Aston Villa back in the Premier League: Dean Smith promises his side will still play to win
- Published
Aston Villa head coach Dean Smith promises his side will still play with a winning mentality in the Premier League next season - even when they play Manchester City and Liverpool.
The boyhood Villa fan turned boss was so excited at winning promotion that he joined in the singing at Wembley - and he promises the fun did not stop there.
"We'll come up against the likes of Pep Guardiola and Jurgen Klopp," he said.
"People might laugh at me but I'll still want to try and win those games."
Smith told BBC WM: "We know we have to recruit well to compete next season. That's massively the key.
"But the coaching side is important too.
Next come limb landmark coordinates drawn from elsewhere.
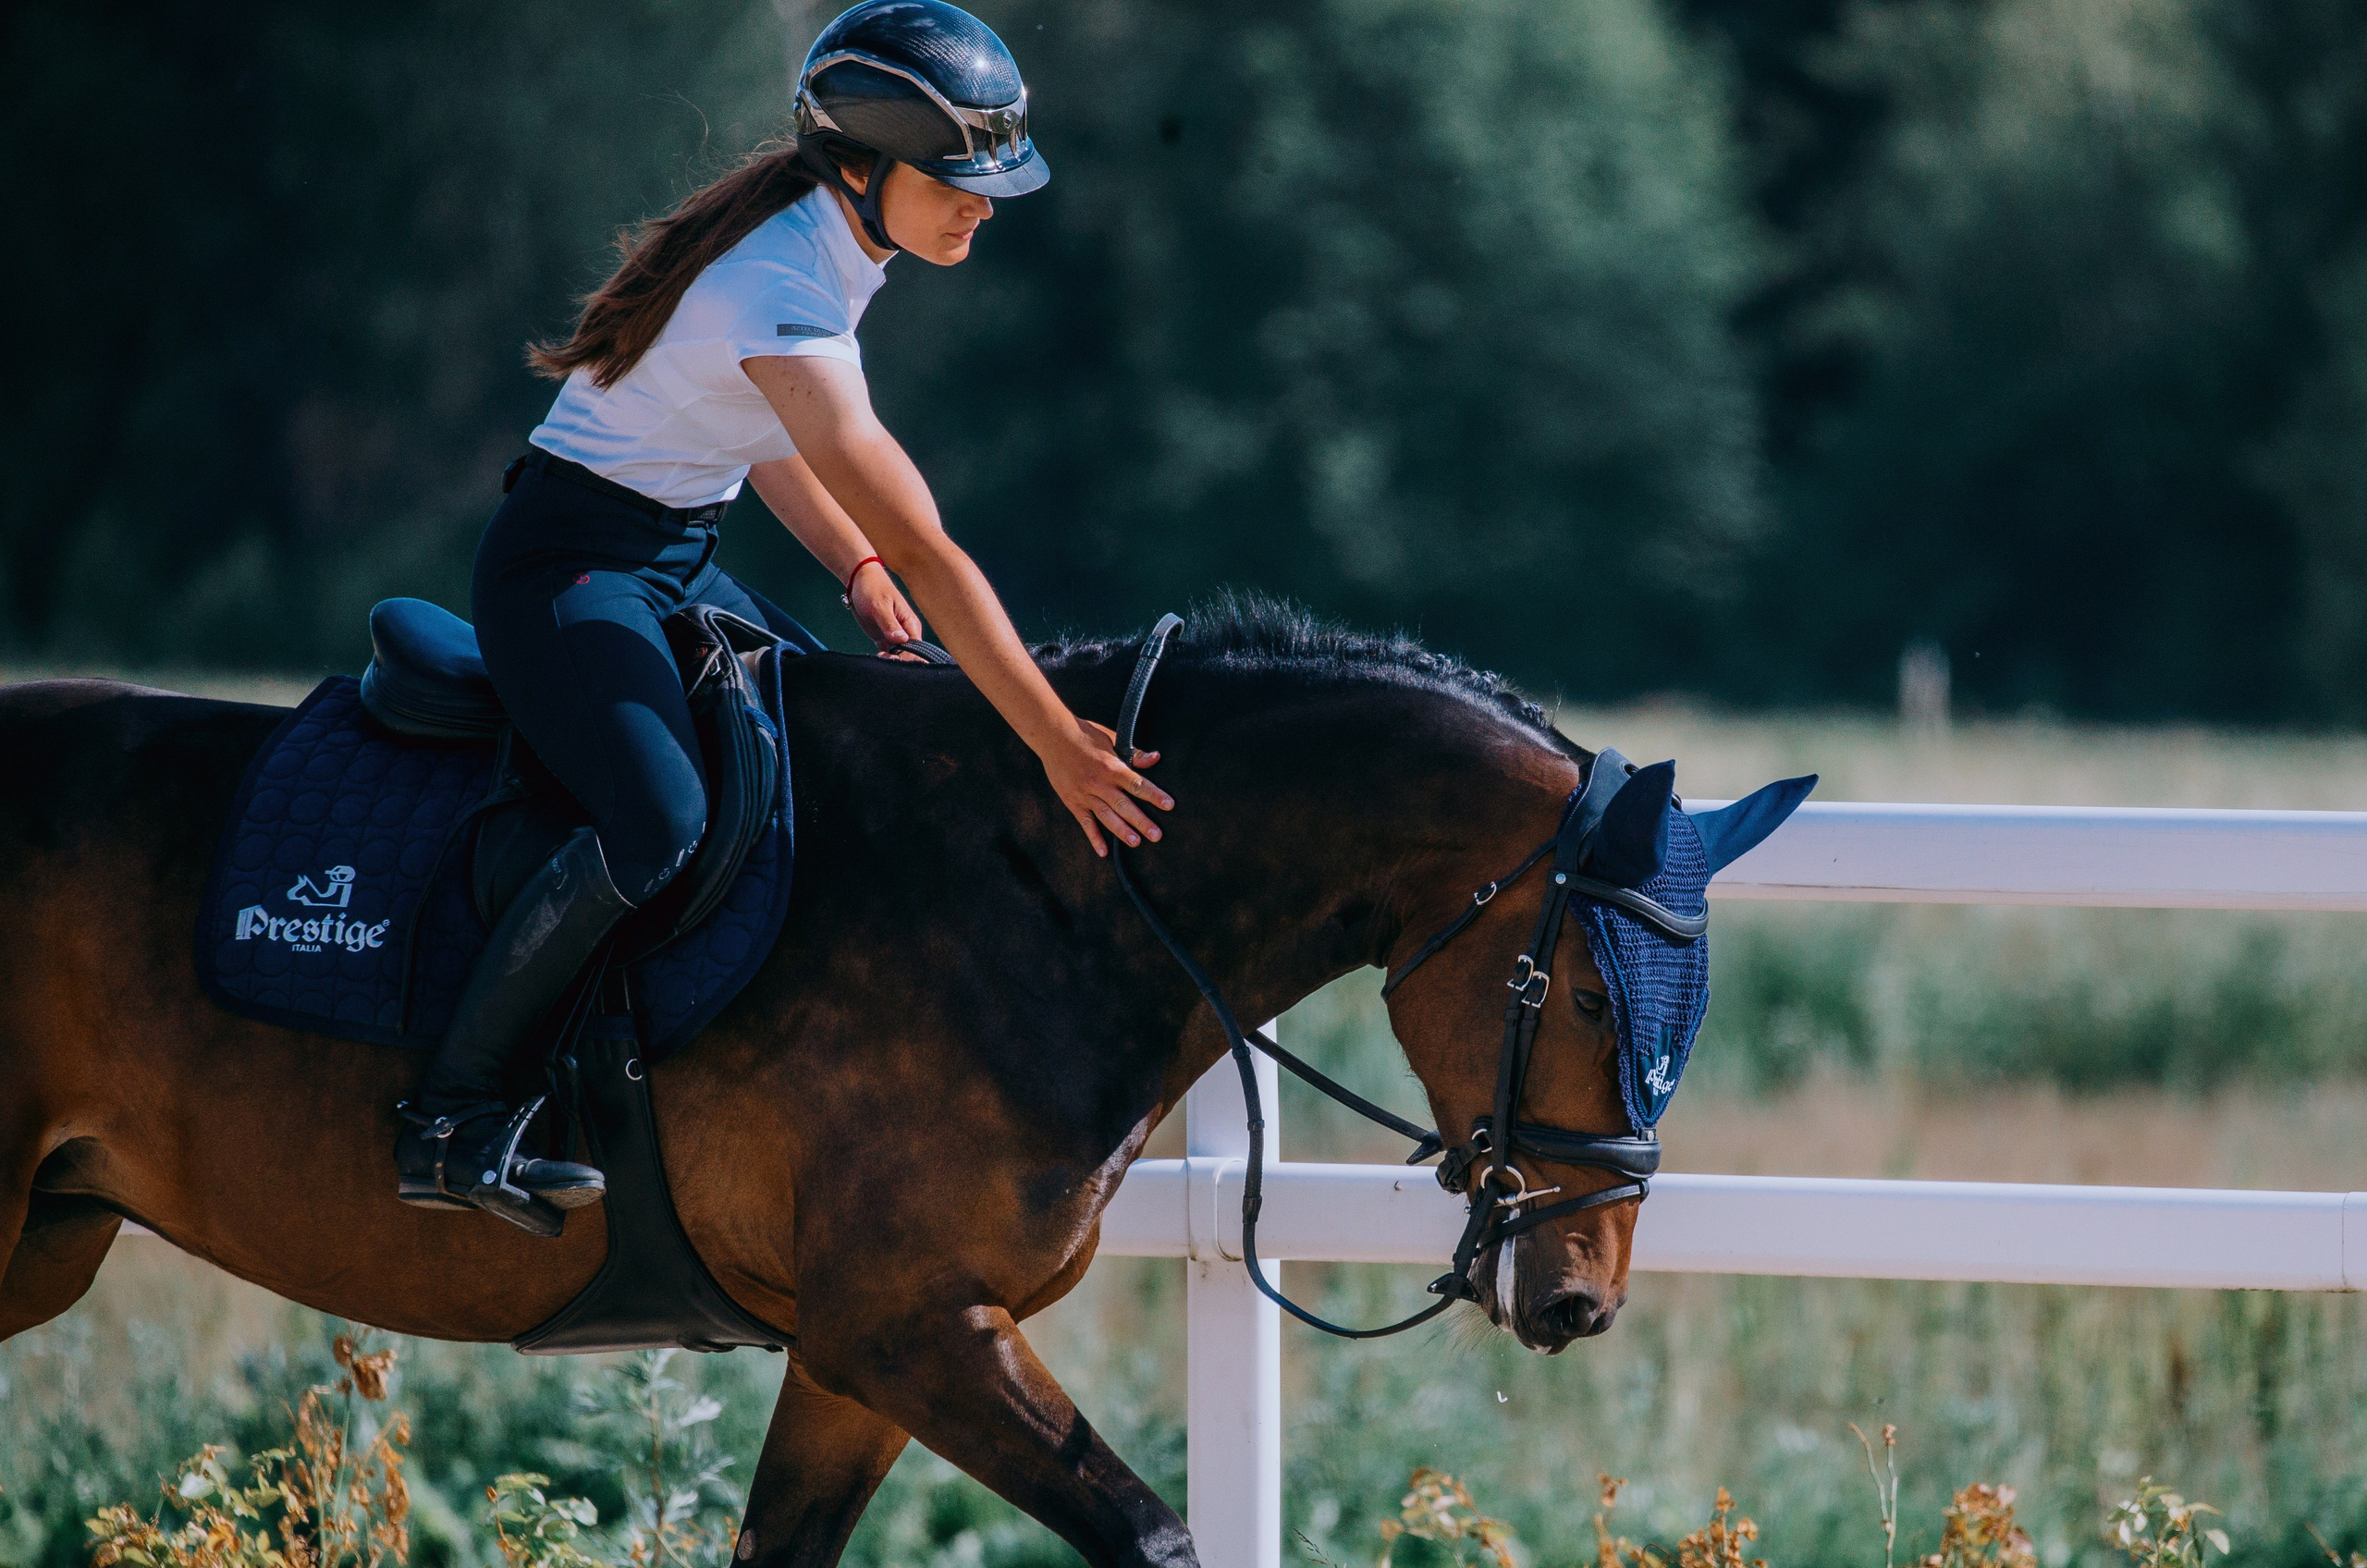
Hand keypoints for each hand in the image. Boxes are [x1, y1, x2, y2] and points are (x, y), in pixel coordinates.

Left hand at [847, 561, 925, 654]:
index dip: (907, 657)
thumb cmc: (872, 588)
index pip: (916, 647)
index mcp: (909, 623)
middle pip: (909, 654)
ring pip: (898, 656)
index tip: (893, 659)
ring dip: (890, 661)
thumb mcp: (879, 605)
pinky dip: (883, 658)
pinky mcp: (884, 637)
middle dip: (899, 661)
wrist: (859, 580)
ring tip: (878, 659)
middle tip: (883, 659)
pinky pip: (887, 653)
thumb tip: (902, 640)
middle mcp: (905, 631)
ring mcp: (894, 635)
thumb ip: (890, 624)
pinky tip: (876, 660)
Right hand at [1039, 719, 1172, 856]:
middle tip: (1156, 835)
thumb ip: (1134, 753)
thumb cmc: (1085, 735)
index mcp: (1111, 767)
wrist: (1053, 736)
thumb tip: (1155, 758)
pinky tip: (1103, 851)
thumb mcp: (1112, 739)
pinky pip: (1085, 822)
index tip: (1169, 805)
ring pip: (1106, 816)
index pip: (1137, 784)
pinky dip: (1094, 837)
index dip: (1154, 795)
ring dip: (1121, 830)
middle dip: (1141, 821)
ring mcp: (1085, 794)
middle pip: (1123, 805)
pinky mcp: (1072, 801)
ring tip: (1135, 843)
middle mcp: (1099, 783)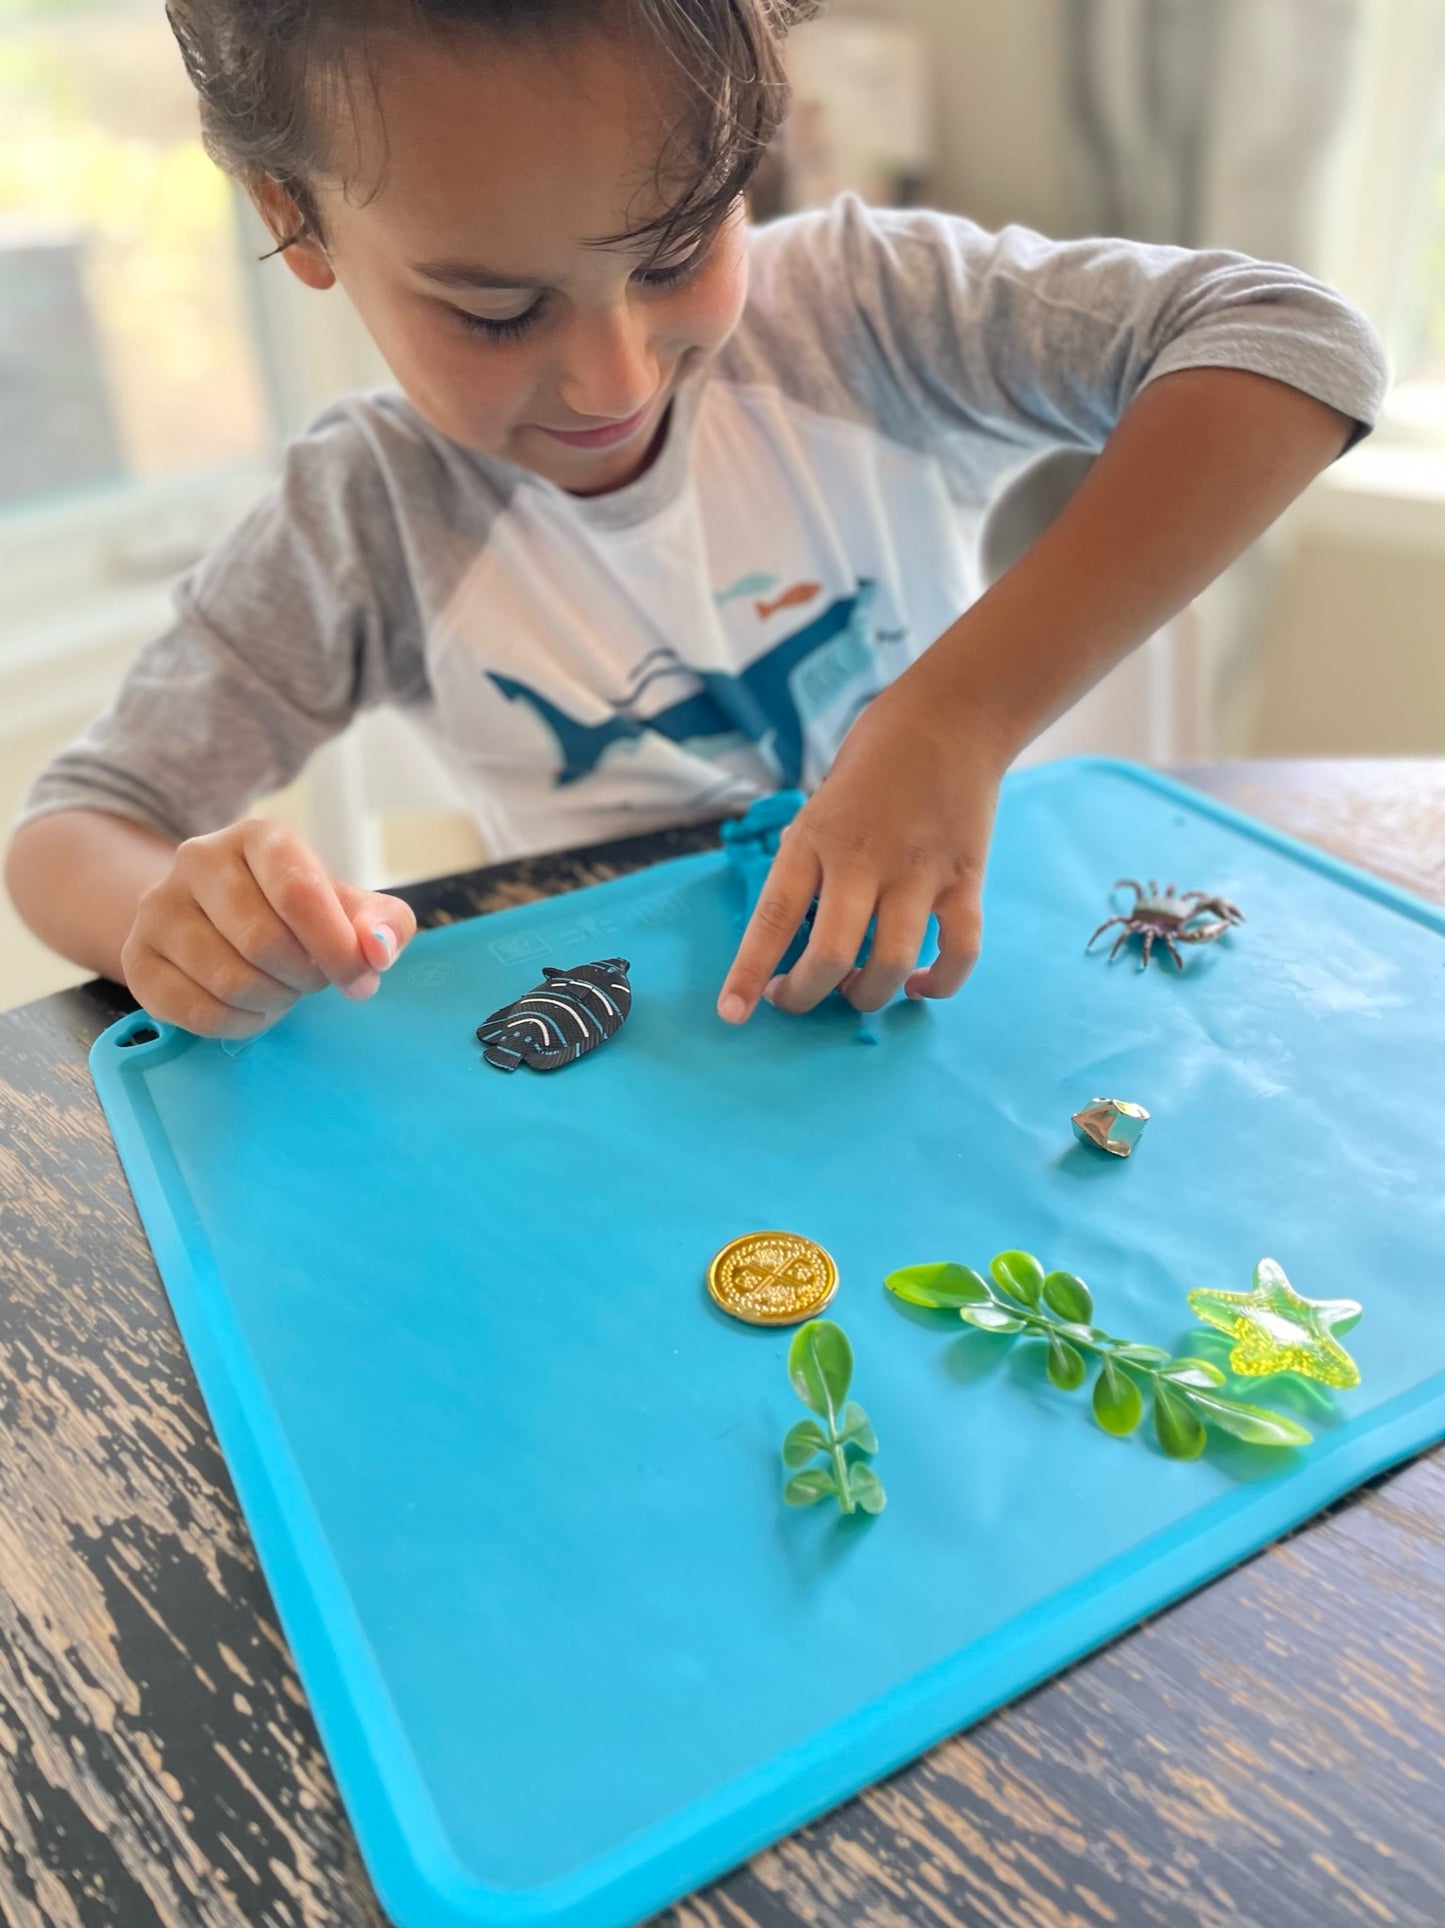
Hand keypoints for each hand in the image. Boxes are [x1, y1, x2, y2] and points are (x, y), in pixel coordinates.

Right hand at [120, 818, 416, 1038]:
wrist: (215, 919)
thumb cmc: (295, 914)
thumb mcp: (349, 909)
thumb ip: (384, 923)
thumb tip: (378, 950)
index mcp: (259, 837)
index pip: (299, 892)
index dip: (337, 948)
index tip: (360, 978)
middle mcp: (198, 859)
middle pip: (263, 942)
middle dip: (304, 978)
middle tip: (313, 980)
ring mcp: (158, 907)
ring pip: (228, 980)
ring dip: (272, 1001)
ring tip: (281, 989)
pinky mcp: (136, 956)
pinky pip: (194, 1012)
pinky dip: (238, 1024)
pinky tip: (250, 1009)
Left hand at [716, 679, 1007, 1019]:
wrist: (953, 715)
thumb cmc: (875, 757)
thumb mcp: (820, 800)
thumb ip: (810, 859)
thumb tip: (796, 924)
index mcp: (814, 838)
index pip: (773, 918)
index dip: (749, 972)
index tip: (733, 1012)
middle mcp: (863, 860)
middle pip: (830, 956)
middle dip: (806, 996)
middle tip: (797, 997)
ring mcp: (918, 872)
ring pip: (891, 963)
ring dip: (868, 994)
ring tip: (857, 988)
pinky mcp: (965, 879)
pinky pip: (959, 951)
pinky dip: (940, 983)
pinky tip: (920, 984)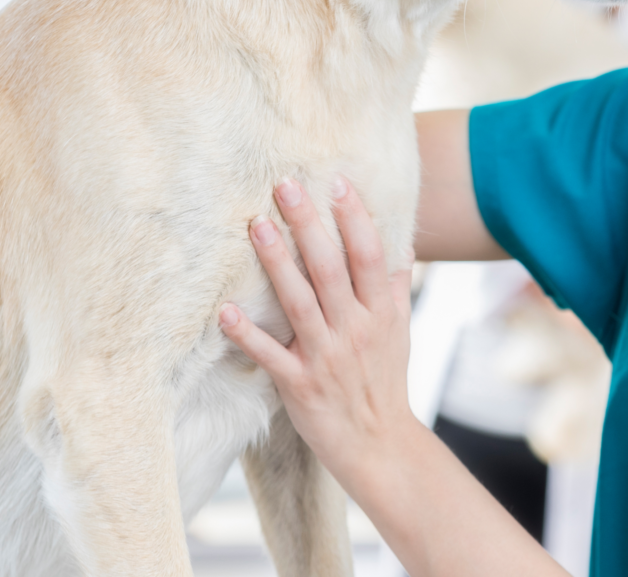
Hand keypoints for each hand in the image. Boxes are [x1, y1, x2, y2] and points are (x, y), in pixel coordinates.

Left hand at [220, 177, 419, 478]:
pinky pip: (269, 355)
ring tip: (256, 226)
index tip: (337, 181)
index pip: (369, 255)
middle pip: (330, 268)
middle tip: (285, 185)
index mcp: (381, 312)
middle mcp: (355, 330)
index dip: (354, 217)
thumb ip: (396, 286)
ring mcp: (325, 357)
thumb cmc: (384, 381)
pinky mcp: (299, 385)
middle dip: (308, 225)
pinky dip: (246, 334)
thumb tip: (403, 240)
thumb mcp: (401, 331)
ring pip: (298, 302)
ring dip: (276, 263)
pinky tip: (224, 311)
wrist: (378, 445)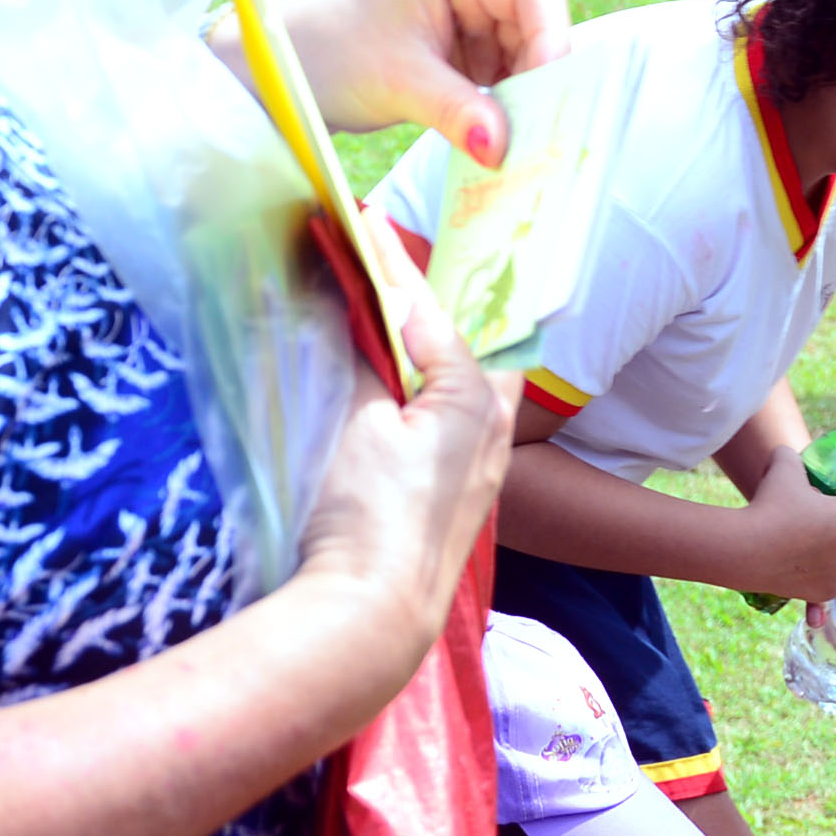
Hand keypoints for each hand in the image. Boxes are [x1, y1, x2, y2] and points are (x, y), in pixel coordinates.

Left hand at [276, 0, 569, 164]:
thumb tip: (503, 150)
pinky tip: (506, 135)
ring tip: (524, 139)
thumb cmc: (335, 54)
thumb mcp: (400, 83)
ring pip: (529, 54)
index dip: (551, 39)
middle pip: (538, 24)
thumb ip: (457, 113)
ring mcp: (474, 14)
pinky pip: (509, 75)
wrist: (296, 70)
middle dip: (541, 76)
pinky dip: (510, 106)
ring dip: (527, 96)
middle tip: (545, 129)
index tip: (552, 91)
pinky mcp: (470, 47)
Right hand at [291, 209, 518, 650]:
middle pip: (454, 341)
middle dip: (415, 305)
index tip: (356, 218)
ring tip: (371, 317)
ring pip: (452, 383)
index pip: (421, 306)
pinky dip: (413, 394)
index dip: (383, 261)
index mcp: (475, 393)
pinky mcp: (454, 500)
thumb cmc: (365, 510)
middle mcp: (492, 425)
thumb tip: (344, 301)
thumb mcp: (352, 414)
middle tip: (370, 264)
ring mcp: (477, 468)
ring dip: (415, 351)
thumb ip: (353, 349)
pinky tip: (381, 390)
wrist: (369, 618)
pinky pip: (441, 422)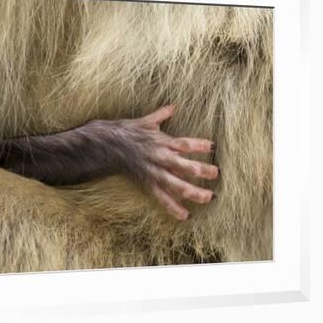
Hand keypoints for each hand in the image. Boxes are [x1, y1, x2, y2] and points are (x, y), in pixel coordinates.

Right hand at [88, 105, 218, 220]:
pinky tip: (185, 216)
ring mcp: (154, 172)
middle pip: (184, 166)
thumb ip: (161, 115)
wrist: (106, 145)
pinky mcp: (147, 183)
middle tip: (216, 173)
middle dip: (201, 170)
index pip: (184, 144)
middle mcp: (160, 158)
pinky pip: (161, 197)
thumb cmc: (126, 131)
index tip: (212, 147)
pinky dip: (173, 207)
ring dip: (194, 192)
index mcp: (161, 142)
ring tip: (208, 197)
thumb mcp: (145, 121)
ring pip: (176, 184)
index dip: (199, 145)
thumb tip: (172, 106)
I want to continue to play football in a manner where where we're trying to win every game.
"That's the way you have to be. That's the way we'll approach it.
"It's an unbelievable accomplishment from myself and my staff from where we were three months ago, but the planning starts now.
"In fact, it started after the Millwall game [in April], when we first knew we had made the play-offs. And, if I'm being honest, we've been jigging things around and talking about what we might or might not do from the moment we came in."
Villa are now playing catch-up
After winning promotion via the play-offs at Wembley more than three weeks after the regular Championship ended, Smith knows he is already almost a month behind in his preparations for next season compared to the two automatically promoted clubs - Daniel Farke's Norwich City and Chris Wilder's Sheffield United.
"We're now looking to catch up with all the other teams who have got a head start on us," Smith, 48, said.
"I saw Chris Wilder on the pitch at Wembley and said to him he's been doing it for four weeks already. The play-offs seem such a long time after the end of the season.
"We've got eight contracts up that we've got to deal with and other players to bring in.
"It's such a tough Premier League, we know that. But I've got a good working relationship with [chief executive] Christian Purslow and our sporting director Jesus Suso [Garcia Pitarch].
"He's done it at Atletico Madrid and Valencia. Suso's very good at his experiences at his job, and he's got his team working on it."
Will Villa's five loan men stay?
Villa now have decisions to make on the seven players they now have out of contract this summer; play-off semi-final penalty shoot-out hero Jed Steer, fellow goalkeeper Mark Bunn, defenders Tommy Elphick and Alan Hutton, midfielders Mile Jedinak and Glenn Whelan plus winger Andre Green.
And they also have to talk about the future of the five loan players who all ended the season lapping the pitch at Wembley and milking the adulation; top scorer Tammy Abraham (Chelsea), winger Anwar El Ghazi (Lille) and defenders Axel Tuanzebe (Manchester United), Kortney Hause (Wolves) and Tyrone Mings (Bournemouth).
"We have options with El Ghazi and with Kortney Hause and we have a matching option with Tyrone Mings," said Smith.
Abraham and Tuanzebe are both due to return to their respective clubs, and Smith is keeping his intentions private.
"Whether I'd like to keep them or not is a conversation I need to have with their respective clubs," he said. "But they've been fantastic servants.
"The loan signings we have are also good people. As well as bringing in good players, we have to bring in good people with good character and personalities. That's what unifies a team and gets that togetherness."
No better place to be than at Villa
After Tottenham Hotspur's open pursuit of Jack Grealish last season, Smith is also not at all worried that he might lose any of his star players - especially not his captain.
"There will be suitors," he said. "But there'll be no better place for them than to be in the Premier League than at Aston Villa.
"You could see from Jack's celebrations on the pitch at Wembley that he'll still be here. And super John McGinn as well."
Grealish's post-match celebrations at Wembley were those of a genuine Villa fan living the dream of playing for his boyhood and Smith, who himself proudly wore claret and blue as a boy, clearly still gets the same buzz.
"I had a moment on that pitch," he admits. "I could see myself there from that day at Wembley in 1994 when we beat [Manchester] United in the League Cup final.
"I did let myself go a bit with 'Hi Ho Aston Villa'. And I said to Richard O'Kelly that when I went to bed on Monday night I was still singing 'Sweet Caroline'. I couldn't get it out of my head."